Mingleverse creates virtual meeting spots

Vancouver startup company rents out rooms on the Internet for events

By Gillian Shaw, Vancouver Sun
December 5, 2009

The Vancouver Canucks are among the organizations turning to the technology of Vancouver startup Mingleverse to create virtual meeting spots where fans can wander around and chat in 3-D sound.

Up to 50 people can convene in virtual meeting spots — that could be anything from the Canucks’ dressing room to a boardroom or a soccer stadium — and interact with 3-D voice, audio and visual telecommunications as though they were meeting together in real life.

And it’s not just a place to meet and greet. Mingleverse’s ‘mingles’ allow participants to share presentations with people in the room, showing videos and sharing slide presentations and other content.

Unlike many great Web ideas, Mingleverse has a revenue plan: renting out its virtual rooms for organizations to hold events — from a sales conference to a sports team treating 50 lucky fans to a virtual meeting with their stars.

Along with sports teams, the idea has attracted the attention of Howard Donaldson, vice-president of studio operations for Disney interactive studios, who sees potential for giving kids a way to meet up with their favourite Disney characters and other possibilities in digital entertainment.

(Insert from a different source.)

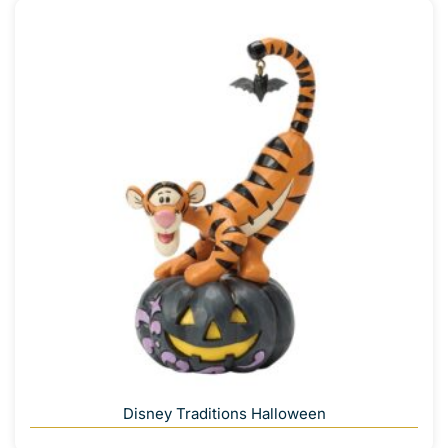
Disney Traditions Halloween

“I think it is something really unique and it represents the future of how people are going to communicate and collaborate,” said Donaldson, who is an adviser to Mingleverse. “This could have a lot of applications that could really benefit a lot of people and a lot of organizations.”

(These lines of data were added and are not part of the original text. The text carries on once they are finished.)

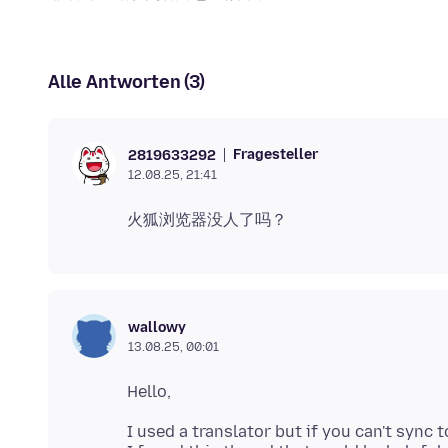
Alle Antworten (3)
Fragesteller
2819633292
12.08.25, 21:41
wallowy
13.08.25, 00:01
I used a translator but if you can't sync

Mingleverse was launched in Ron Stevens’s living room, where he and co-founder Len Layton met to discuss the idea of bringing telepresence, an expensive undertaking mostly limited to organizations, to the consumer market.

“It was built primarily by five or six people,” said Stevens.

Stevens said the uses of Mingleverse are as varied as the creators of the mingles, ranging from church-group meetings to people coming together to discuss the explosive stories around Tiger Woods’s marital woes.

“As far as the world of digital entertainment and news services is concerned, you have to put it out there and people will find their niche,” he said. “People will find their use case for it.

“For us it is a generic way for people to get together and exchange brainpower.”

Stevens said the site has had thousands of people dropping by to attend mingles since its launch two months ago, and 2,500 to 3,000 people have signed up for the service.

Within the first six weeks of its operation, more than 10,000 mingles had been hosted at the site and Stevens said that number is close to doubling.

The service is free for mingles of up to three people; a mingle room for up to 10 people costs $9 a month, 25 people is $19 a month, a 50-person venue is $29 a month and the site promises it will have 100-person mingle rooms coming.

Mingles can be open to the public or they can be invitation-only, and hosts can choose to make them free or charge an admission. The mingle rooms also chart the carbon emissions saved by the virtual meetings that can bring together people from across town or around the planet.

The company, which is privately funded, recently received seed money from Telefilm Canada for its upcoming uVenu project for entertainment-based mingles.